Akin to the observation in the number of nodes, we also noticed a significant reduction in the number of leaves. In particular, the number of leaves is reduced by 21,354 (91.0696%) when 16-bit truncation is adopted and 23,129 (98.6395%) when 24-bit truncation is applied.
To better understand the differences between the truncation methods, we have also presented the total number of distinct source IP addresses and destination IP addresses in
Table 1. The highest number of nodes and leaves are pruned when 24-bit truncation is applied.

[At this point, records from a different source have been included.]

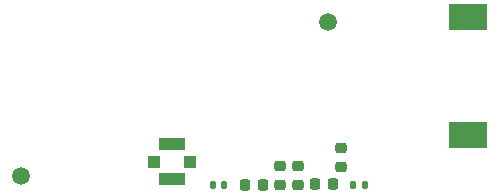
<source format=gbr>
%TF.GenerationSoftware,KiCad,Pcbnew,6.0.2+dfsg-1*%
%TF.CreationDate,2022-09-07T20:40:41-04:00*%
%TF.ProjectId,RUSP_Antenna,52555350-5f41-46e7-9465-6e6e612e6b69,rev?*%
%TF.SameCoordinates,Original*%
%TF.FileFunction,Soldermask,Top*%
%TF.FilePolarity,Negative*%
%FSLAX46Y46*%
G04 Gerber Fmt 4.6, Leading zero omitted, Abs format (unit mm)*
G04 Created by KiCad (PCBNEW 6.0.2+dfsg-1) date 2022-09-07 20:40:41*
%MOMM*%
%LPD*%
G01*
G04 APERTURE LIST*
G04 Aperture macros list*
%AMRoundRect*
0 Rectangle with rounded corners*
0 $1 Rounding radius*
0 $2 $3 $4 $5 $6 $7 $8 $9 X,Y pos of 4 corners*
0 Add a 4 corners polygon primitive as box body*
4,1,4,$2,$3,$4,$5,$6,$7,$8,$9,$2,$3,0*
0 Add four circle primitives for the rounded corners*
1,1,$1+$1,$2,$3*
1,1,$1+$1,$4,$5*
1,1,$1+$1,$6,$7*
1,1,$1+$1,$8,$9*
0 Add four rect primitives between the rounded corners*
20,1,$1+$1,$2,$3,$4,$5,0*
20,1,$1+$1,$4,$5,$6,$7,0*
20,1,$1+$1,$6,$7,$8,$9,0*
20,1,$1+$1,$8,$9,$2,$3,0*%
G04 Aperture macros list end*
%ADD10C,1.500000*%
%ADD11R,1.000000X1.000000*%
%ADD12R,2.200000X1.050000*%
%ADD13RoundRect,0.225000X-0.225000X-0.250000X0.225000X-0.250000X0.225000X0.250000X-0.225000X0.250000X0*%
%ADD14RoundRect,0.225000X-0.250000X0.225000X-0.250000X-0.225000X0.250000X-0.225000X0.250000X0.225000X0*%
%ADD15RoundRect,0.218750X0.256250X-0.218750X0.256250X0.218750X-0.256250X0.218750X-0.256250X-0.218750X0*%
%ADD16R,3.200000X2.200000*%
%ADD17RoundRect,0.147500X0.147500X0.172500X-0.147500X0.172500X-0.147500X-0.172500X0.147500X-0.172500X0*%
G04 APERTURE END LIST*
D10*
%TO.C,FID1*%
X125750000Y-103750000D03*
%TD*%
%TO.C,FID2*%
X151750000Y-90750000D03*
%TD*%
D11*
%TO.C,J1*%
X140050000Y-102550000D03*
D12*
X138550000Y-101075000D03*
X138550000Y-104025000D03*
D11*
X137050000Y-102550000D03*
%TD*%
D13*
%TO.C,C1*%
X150625000Y-104450000D03*
X152175000Y-104450000D03*
%TD*%
D14*
%TO.C,C2*%
X149190000Y-102945000D03*
X149190000Y-104495000D03*
%TD*%
D15*
%TO.C,L1*%
X152860000Y-102977500D03*
X152860000Y-101402500D03*
%TD*%
D16*
%TO.C,AE1*%
X163650000Y-90300000D03*
X163650000Y-100300000D03*
%TD*%
D17*
%TO.C,L4*%
X142985000Y-104500000D03*
X142015000Y-104500000D03*
%TD*%
%TO.C,L2*%
X154885000Y-104490000D03*
X153915000Y-104490000D03*
%TD*%
D15*
%TO.C,L3*%
X147710000Y-104497500D03*
X147710000Y-102922500D03*
%TD*%
D13*
%TO.C,C3*%
X144725000Y-104500000D03*
X146275000Y-104500000D03*
%TD*%
M02*

</source>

This can be substantiated by the total reduction in IP address from 5900 to 99. A total of 5801 or 98.3220% of IP addresses have been reduced as compared to the original model when 24-bit truncation is employed.
Based on the empirical results presented in this section, it is safe to assume that the truncation methods are suitable to be adopted as a pruning strategy to reduce the complexity of the tree structure while maintaining an adequate classification performance and preserving privacy simultaneously.
7. Conclusions and Research Limitation
The proposed pruning method, which is based on IP truncation, spells two main advantages: (1) the IP address can be anonymised to prevent any potential user profiling, and (2) the number of nodes in a C4.5 tree is tremendously reduced to make the rule interpretation possible while maintaining the classification accuracy.
A slight accuracy degradation is observed from the results presented after we applied the truncation in most scenarios. However, it is safe to assume that the truncation can prune the decision tree effectively without much affecting the performance of the tree classifier, and merely a very small performance degradation is observed (refer to
Table 1 and
Table 5) after the truncation. Based on the empirical results presented in
Table 5, it is also interesting to observe that the classification accuracy of the truncated model outperforms the original model in some situations. It can be postulated that the IP truncation can group similar features for building a more generalised tree model.
However, masking the IP address for the sake of privacy will also hinder its interpretability when we want to investigate an incident for an exact node (i.e., IP address or specific device). This can be viewed as a trade-off of privacy. Based on the empirical results attained, we believe that the proposed IP truncation-based pruning can preserve the utility and privacy simultaneously.